A China anunciara que a cerimónia de abertura dos Jogos de Pequim seria a mais imponente jamais realizada, a perfeita representação do lema olímpico "Citius - Altius - Fortius" (mais rápido, mais alto, mais forte), confiante que o deslumbramento faria calar todas as críticas que se ouviram desde que Pequim foi designada como cidade organizadora.
O resto do mundo pressentiu que esta cerimónia seria a afirmação da China como a grande potência do futuro e talvez secretamente desejasse que fosse um falhanço. As numerosas contestações durante a viagem da chama, o sismo de Sichuan, a opressão no Tibete, as hesitações dos dirigentes mundiais quanto à sua presença durante a cerimónia, a poluição persistente, as limitações dos jornalistas no acesso à Internet e até os medos meteorológicos vieram dramatizar a expectativa. Por fim o grande dia chegou e a verdade é que o cineasta Zhang Yimou nos ofereceu um espectáculo de uma rara beleza, impressionante pelas suas dimensões mas sobretudo pela delicadeza (não encontro outro termo apesar dos 15.000 figurantes) com que fez passar a imagem desta nova e muito antiga China. Foi certamente a melhor campanha de promoção que eu alguma vez vi, e não estou a ser de modo nenhum pejorativa, bem pelo contrário.
A mensagem não podia ser mais clara: a China é o país que melhor coordena os valores das tradições e da modernidade e a sua força está no seu povo. Desde o primeiro instante em que ancestrais tambores se transformam em relógio electrónico graças a sincronização perfeita dos 2008 percussionistas, o tom estava dado. As proezas técnicas nunca se sobrepõem às proezas humanas.

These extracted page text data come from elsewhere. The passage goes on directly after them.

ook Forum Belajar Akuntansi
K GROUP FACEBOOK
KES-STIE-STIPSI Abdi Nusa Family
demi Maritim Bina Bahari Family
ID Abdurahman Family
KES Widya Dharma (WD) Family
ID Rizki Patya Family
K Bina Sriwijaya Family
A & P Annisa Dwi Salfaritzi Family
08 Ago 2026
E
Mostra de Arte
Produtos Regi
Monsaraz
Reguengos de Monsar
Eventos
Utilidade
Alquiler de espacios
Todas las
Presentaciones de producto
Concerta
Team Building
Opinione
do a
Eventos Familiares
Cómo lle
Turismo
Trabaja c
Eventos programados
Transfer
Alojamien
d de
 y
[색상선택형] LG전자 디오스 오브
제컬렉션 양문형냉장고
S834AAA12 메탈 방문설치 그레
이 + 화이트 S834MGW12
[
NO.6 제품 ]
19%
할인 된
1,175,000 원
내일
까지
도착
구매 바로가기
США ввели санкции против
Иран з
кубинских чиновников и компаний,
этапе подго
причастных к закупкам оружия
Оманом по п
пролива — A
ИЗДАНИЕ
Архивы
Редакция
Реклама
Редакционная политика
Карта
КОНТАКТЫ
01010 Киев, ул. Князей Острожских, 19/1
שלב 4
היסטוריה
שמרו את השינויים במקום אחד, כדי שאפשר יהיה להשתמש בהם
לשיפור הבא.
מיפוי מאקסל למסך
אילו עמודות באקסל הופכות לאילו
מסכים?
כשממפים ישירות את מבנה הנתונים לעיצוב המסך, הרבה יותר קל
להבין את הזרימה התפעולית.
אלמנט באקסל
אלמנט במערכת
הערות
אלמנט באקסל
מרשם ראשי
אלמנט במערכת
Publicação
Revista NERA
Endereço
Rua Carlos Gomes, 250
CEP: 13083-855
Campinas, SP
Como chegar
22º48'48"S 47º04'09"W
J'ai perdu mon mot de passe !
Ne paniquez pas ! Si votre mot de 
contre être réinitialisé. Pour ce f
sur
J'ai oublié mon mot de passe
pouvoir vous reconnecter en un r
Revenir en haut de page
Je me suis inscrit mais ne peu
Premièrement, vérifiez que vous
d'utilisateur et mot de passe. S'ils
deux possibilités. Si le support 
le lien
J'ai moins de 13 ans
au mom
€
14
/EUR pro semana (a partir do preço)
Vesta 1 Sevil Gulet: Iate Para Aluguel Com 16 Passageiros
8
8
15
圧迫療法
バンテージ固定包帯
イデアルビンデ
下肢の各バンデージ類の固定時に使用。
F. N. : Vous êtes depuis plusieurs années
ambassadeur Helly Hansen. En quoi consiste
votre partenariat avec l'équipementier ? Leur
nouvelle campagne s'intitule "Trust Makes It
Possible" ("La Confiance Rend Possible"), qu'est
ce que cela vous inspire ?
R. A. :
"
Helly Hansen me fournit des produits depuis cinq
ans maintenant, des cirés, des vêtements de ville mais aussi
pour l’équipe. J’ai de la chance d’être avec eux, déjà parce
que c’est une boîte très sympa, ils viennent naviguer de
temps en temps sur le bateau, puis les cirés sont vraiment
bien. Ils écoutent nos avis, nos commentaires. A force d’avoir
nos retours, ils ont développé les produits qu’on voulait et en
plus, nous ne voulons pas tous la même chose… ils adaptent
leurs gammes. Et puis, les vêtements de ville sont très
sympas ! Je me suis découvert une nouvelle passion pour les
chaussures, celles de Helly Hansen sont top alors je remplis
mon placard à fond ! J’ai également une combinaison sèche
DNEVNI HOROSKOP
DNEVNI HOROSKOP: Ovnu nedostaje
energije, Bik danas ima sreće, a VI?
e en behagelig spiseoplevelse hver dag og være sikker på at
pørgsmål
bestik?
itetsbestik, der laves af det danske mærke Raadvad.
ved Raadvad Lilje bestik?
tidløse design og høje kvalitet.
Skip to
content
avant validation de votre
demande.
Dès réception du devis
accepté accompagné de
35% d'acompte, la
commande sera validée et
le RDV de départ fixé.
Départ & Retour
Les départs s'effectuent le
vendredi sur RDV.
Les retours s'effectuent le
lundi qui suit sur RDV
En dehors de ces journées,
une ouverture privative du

Um exemplo evidente foi o final do quadro em que se celebra a invenção chinesa da imprensa. Pequenos rectângulos, tão precisos quanto um pixel digital, levantam-se e surgem os rostos sorridentes dos figurantes que os accionavam. O próprio ritmo da cerimónia, um gigantismo tranquilo, em que as passagens de um quadro ao outro se fazem de forma imperceptível e leve, também contribui para dar uma imagem de uma China serena, segura das suas tradições, da sua riqueza patrimonial e das suas potencialidades, assim como (ou sobretudo) da sua disciplina. Esteticamente tudo é perfeito, as luzes, as cores, os fatos, os sons.
Tudo perfeitamente coordenado, controlado, cadenciado. De certa forma não me surpreende que tenha sido um cineasta o mestre de cerimónia deste imenso espectáculo ao vivo, pois foi uma demonstração da arte do detalhe: a força do grande cinema. Grande ausente: o mítico dragão. Se tudo nesta cerimónia era simbólico, o que quererá dizer esta omissão? Demasiado agressivo ou demasiado onírico?